Bugün tam bir hafta oldu kabustan geriye. Yine her hafta olduğu gibi sıradan ve sıkıcı pazar gününe pazarcıların sesleriyle uyanmıştım. Herkesin pazartesi sendromu olur, benimse pazar. Evimin bitişiğinde ki kapalı pazar yerinden dolayı. Köylülerin sattığı köy ürünlerini bulabildiğim yakınlardaki tek yer. Organik demeyeceğim, çünkü bu köylüye etek dopiyes giydirmek olur. Bırakalım şalvarlı, kasketli kalsınlar.
Pazardayım… Pardon, yeraltındayım. Ne oldu, demeyin? Çünkü bende anlayamadım. Ve oradan sesleniyorum size. Kimse yok mu?
Şu an bu satırları yazamıyor olabilme ihtimali beni inanılmaz derecede hala ürkütüyor. Kapalı pazar yerindeki (ki her tarafı açık !) mazgallardan birinin (birçoğunun) üzerindeki demirler bir kaç lira kazanmak uğruna kesilerek çalınmış, kim bilir ne zamandan beride bu durumda. Pazarcılar da kendilerine göre önlem almışlar, üzerine bir ince tahta koyarak. Gelen geçen bastıkça tahtada dayanamamış. Ve en son ben geçerken infilak etti. GÜM… Mazgalın içindeyim, kollarım takılıyor ve kanalizasyonla tanışamıyorum! Yeraltındayım, ölmeden mezara girmiş gibi hemde. Yedi yaşındaki kızım ‘Anneee’ diye şokla bir anda kayboluveren annesini arıyor. İnsanlar panikle kollarımdam tutup çıkarıyorlar beni. Şaskınım, kızgınım, canım yanıyor.
Aklıma ilk gelen Ankara’da ki olay oluyor. Hani şu Kadir Sevim adlı vatandaş yürürken kaldırım çöktü ve cesedine saatler sonra ulaşıldı ya! Bilir kişi raporuna göre tek suçlu O. Öldüğü için ! Önüne bakması gerekiyordu, benimde öyle tabi ki. Ne de olsa kaldırımın çökme, mazgalında kapağının olmama ihtimali var.
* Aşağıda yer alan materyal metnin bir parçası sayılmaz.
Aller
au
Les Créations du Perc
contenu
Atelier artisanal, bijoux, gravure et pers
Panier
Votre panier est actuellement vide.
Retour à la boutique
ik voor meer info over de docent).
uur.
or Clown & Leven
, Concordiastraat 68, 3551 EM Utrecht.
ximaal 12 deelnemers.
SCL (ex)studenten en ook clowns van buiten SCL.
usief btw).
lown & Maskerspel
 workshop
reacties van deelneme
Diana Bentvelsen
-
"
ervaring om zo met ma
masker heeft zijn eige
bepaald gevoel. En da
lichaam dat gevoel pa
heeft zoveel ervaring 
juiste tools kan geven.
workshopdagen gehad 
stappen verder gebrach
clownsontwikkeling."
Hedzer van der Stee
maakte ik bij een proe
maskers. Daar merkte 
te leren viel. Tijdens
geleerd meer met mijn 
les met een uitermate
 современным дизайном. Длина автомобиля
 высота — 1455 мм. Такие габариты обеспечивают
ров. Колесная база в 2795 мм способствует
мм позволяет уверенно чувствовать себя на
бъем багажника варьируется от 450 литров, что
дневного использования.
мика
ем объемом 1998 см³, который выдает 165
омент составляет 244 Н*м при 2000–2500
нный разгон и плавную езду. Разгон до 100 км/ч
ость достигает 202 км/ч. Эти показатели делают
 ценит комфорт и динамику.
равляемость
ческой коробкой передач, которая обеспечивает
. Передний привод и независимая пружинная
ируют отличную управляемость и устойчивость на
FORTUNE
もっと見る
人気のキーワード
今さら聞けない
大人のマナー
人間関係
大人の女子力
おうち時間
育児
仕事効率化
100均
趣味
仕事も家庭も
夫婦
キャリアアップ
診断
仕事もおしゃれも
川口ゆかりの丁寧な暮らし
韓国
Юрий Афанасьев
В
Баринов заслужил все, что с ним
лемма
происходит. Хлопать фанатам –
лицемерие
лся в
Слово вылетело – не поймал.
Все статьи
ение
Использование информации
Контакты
Salak olan bizleriz. Bukalemun gibi her yeri aynı anda gören gözlerimiz olmadığı için ya da köstebek gibi yeraltında yaşamayı iyi bilmediğimizden. Maalesef yüzey için yaratılmışız, üzgünüm salağız.
“Bir garip Orhan Veli’yim” demiş ya üstad garipçiler akımının öncülerinden olarak. Ölümü de öylesine GARİP. Altmış iki yıl önce kaldırım çökmesi sonucu beyin kanamasından ölmüş. Diğer gariplik altmış iki yıldır bu ülkede hala kaldırımların çökmesi. Halbuki teknoloji çok ileride.Kullanılan malzemelerin daha iyi olması gerekiyor.Ya da malzemelerin kullanılması gerekiyor!!!
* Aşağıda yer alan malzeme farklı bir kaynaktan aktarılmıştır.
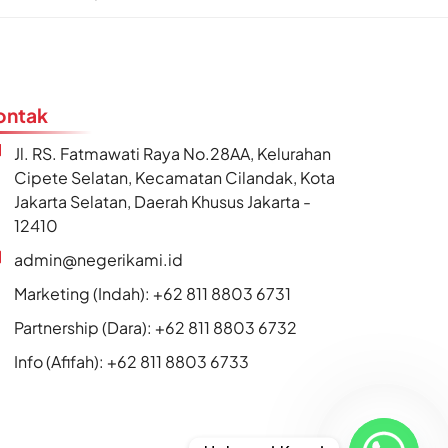
ontak
Jl. RS. Fatmawati Raya No.28AA, Kelurahan
Cipete Selatan, Kecamatan Cilandak, Kota
Jakarta Selatan, Daerah Khusus Jakarta -
12410
admin@negerikami.id
Marketing (Indah): +62 811 8803 6731
Partnership (Dara): +62 811 8803 6732
Info (Afifah): +62 811 8803 6733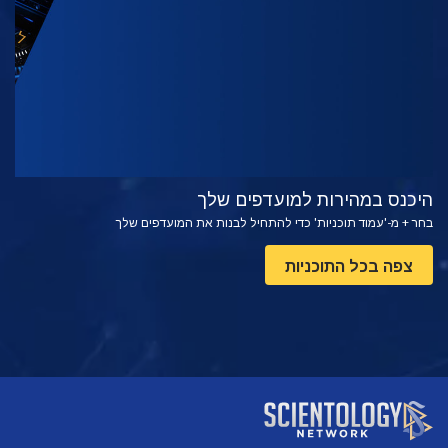
צפה
בדוק את הסדרה
היכנס במהירות למועדפים שלך
בחר + מ-'עמוד תוכניות' כדי להתחיל לבנות את המועדפים שלך
צפה בכל התוכניות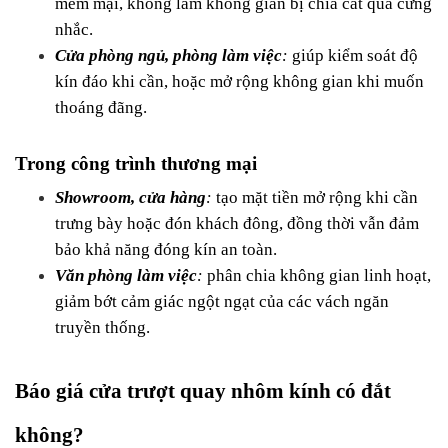
mềm mại, không làm không gian bị chia cắt quá cứng 
nhắc.
Cửa phòng ngủ, phòng làm việc
:
 giúp kiểm soát độ 
kín đáo khi cần, hoặc mở rộng không gian khi muốn 
thoáng đãng.
Trong công trình thương mại
Showroom, cửa hàng
:
 tạo mặt tiền mở rộng khi cần 
trưng bày hoặc đón khách đông, đồng thời vẫn đảm 
bảo khả năng đóng kín an toàn.
Văn phòng làm việc
:
 phân chia không gian linh hoạt, 
giảm bớt cảm giác ngột ngạt của các vách ngăn 
truyền thống.
Báo giá cửa trượt quay nhôm kính có đắt 
không?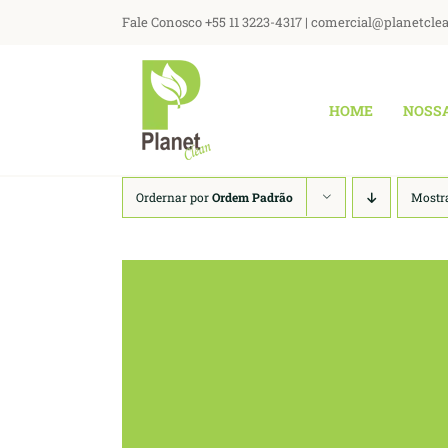
Ir
Fale Conosco +55 11 3223-4317 | comercial@planetcle
para
o
conteúdo
HOME
NOSS
Ordernar por
Ordem Padrão
Mostr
Konya’daki benzer bir olayda da 13 yaşındaki kız çocuğunun aydınlatma direği için açılan çukura üzerine hiçbir önlem alınarak kapatılmadığı için düşmesi. Evden arkadaşından ödev almak için çıkıyor çukurda, pazara yiyecek almak için çıkıyorum, yeraltındayım. Garip ama gerçek. Bir “O an” fotoğrafı çekilseydi, kim bilir yüzümde kaç çeşit duygu harmanı yakalanırdı. Belki de bendeki bunca duygunun aynı andaki yansıması yılın fotoğrafçısı ünvanını aldırtabilirdi o fotoğrafçıya.
O kadar fazla olay var ki ülkemde ciltlerce kitap olur. Barajda, inşaat çukurunda, kaldırımda, yolda, metroda, mazgalda….. Varda var.
Türkiye’ de iş kazalarında ölenlerin oranı yüz binde 20.5, Norveç, Danimarka gibi ülkelerde ise 1.8. Hemen o ülkelerde nüfus az diye savunma yapmayalım. Oran iki tarafta da bin kişi üzerinden.
Ankara’da ki Başsavcı Kadir Sevim olayında “Kaçınılmazlık aksi tesadüf” kararı vermiş. Ne desem bilemedim şimdi.
Yazdığım olayların hiçbiri iş kazasına girmiyor. İşte değiliz çünkü. İŞTE öylesine yaşıyoruz sadece.
Kaçınılmaz aksi bir tesadüfün olmadığı günler, pardon pazarlar diliyorum.